Yes, but this children can’t use wrong their free will, they can’t choose hell. Why God don’t take to him a man as child, If he know that this man will die in a mortal sin state.
You ask two quite distinct questions here: whether children have free will, and why God doesn’t kill people rather than allow them to fall into unrepentant mortal sin. Both are good questions, but they have very different answers.
First, with respect to babies, I would assert that they
do have free will. However, the Church would assert that, given their age and the fact that they haven’t yet reached the “age of reason”, it’s difficult to see how they might perform a free act of choosing grace (in much the same way that an adult who chooses baptism does). (For more discussion on this point, see
The Hope of Salvation for Infants Who Die Without Being Baptized, by the International Theological Commission.)

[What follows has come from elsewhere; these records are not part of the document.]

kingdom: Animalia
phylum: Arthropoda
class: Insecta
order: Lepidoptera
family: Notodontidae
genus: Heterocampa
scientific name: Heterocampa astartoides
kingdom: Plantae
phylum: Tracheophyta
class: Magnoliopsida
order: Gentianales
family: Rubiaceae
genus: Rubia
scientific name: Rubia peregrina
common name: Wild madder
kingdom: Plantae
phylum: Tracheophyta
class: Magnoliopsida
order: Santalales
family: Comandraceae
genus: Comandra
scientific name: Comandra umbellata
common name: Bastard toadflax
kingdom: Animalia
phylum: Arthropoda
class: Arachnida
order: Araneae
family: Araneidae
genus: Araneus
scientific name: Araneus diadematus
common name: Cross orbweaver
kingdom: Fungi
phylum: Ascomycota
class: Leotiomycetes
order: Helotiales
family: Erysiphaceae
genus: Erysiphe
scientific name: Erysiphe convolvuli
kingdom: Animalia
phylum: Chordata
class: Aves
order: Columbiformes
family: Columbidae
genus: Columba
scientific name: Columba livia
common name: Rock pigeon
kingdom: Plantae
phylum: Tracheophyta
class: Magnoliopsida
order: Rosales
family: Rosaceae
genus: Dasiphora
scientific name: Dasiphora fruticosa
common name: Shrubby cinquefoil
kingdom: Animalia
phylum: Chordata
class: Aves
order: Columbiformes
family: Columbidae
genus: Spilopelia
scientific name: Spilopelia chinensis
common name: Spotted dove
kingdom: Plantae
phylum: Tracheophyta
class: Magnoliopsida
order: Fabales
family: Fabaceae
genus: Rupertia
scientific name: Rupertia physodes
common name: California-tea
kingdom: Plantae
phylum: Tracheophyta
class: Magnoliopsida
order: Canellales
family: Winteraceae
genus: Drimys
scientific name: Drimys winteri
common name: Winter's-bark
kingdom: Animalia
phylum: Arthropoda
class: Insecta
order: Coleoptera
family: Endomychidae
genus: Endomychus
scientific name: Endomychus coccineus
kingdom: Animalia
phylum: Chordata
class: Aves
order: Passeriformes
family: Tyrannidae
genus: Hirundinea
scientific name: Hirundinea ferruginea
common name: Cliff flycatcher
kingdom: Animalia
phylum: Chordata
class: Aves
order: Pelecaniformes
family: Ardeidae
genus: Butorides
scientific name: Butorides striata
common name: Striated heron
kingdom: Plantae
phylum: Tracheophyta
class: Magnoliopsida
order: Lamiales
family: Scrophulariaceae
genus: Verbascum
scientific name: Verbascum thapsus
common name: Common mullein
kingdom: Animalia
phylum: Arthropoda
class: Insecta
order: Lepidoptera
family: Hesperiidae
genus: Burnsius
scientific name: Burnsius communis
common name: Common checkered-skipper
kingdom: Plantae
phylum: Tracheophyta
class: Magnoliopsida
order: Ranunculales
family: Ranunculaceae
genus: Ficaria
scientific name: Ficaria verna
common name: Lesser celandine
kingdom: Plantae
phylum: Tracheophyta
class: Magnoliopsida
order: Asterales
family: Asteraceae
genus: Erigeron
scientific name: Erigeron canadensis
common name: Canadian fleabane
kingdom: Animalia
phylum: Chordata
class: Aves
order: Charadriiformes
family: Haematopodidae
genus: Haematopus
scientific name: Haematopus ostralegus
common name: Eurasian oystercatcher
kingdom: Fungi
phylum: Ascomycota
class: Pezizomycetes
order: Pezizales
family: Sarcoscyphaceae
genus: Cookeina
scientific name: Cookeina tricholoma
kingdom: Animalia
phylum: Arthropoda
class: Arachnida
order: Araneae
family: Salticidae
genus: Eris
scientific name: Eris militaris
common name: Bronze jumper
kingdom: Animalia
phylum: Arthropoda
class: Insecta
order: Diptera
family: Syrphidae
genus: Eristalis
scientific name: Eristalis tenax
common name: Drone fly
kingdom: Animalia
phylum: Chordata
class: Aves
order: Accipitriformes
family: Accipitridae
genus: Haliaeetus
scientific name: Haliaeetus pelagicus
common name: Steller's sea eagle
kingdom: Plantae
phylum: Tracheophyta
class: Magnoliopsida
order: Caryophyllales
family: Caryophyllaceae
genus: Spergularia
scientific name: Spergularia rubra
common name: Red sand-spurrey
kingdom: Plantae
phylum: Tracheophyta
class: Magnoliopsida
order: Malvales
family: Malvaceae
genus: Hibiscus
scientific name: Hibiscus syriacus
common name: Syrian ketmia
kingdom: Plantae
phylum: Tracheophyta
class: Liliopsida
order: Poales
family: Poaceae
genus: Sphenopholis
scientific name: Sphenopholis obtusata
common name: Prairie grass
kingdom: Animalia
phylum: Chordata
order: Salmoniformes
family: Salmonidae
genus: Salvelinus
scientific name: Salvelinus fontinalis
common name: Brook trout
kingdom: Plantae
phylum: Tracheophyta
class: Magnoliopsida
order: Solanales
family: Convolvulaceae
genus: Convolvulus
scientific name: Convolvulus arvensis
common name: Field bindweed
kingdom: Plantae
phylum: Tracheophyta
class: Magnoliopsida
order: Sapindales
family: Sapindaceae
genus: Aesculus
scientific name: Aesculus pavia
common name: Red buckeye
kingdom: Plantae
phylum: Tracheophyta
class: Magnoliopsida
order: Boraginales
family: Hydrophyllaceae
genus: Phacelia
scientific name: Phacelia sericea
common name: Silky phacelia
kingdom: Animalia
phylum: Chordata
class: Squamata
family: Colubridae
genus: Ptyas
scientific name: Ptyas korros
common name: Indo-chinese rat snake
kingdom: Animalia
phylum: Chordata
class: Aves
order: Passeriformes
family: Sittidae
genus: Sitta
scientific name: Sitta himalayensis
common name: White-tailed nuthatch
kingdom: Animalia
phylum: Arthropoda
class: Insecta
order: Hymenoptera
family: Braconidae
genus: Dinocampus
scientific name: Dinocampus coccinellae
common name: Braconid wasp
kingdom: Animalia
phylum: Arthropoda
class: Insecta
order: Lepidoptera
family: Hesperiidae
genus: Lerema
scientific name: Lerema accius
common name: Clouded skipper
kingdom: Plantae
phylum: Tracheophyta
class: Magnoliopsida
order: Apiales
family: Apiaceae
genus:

So, I would say that, although infants are incapable of a
free act, they nevertheless (as fully human persons) have
free will, with which we would presume that, since they aren’t wounded with personal sin, they would make the free act of reaching out for God’s grace, if they were able.
Your second question goes down a much different path: why doesn’t God just kill as infants those whom He knows would otherwise choose to reject Him? This question is one of God’s justice: it would be wholly reprehensible for God to kill a person to whom He’s given life, simply so that they would be incapable of making a moral choice. In that scenario, there really
isn’t anything that’s discernible as ‘free will’ anymore – there are lots of dead babies, and some living saints. That would completely run counter to God’s plan in salvation history – namely, that humans are given the choice to decide whether to love God or not, and then reap the consequences of that decision.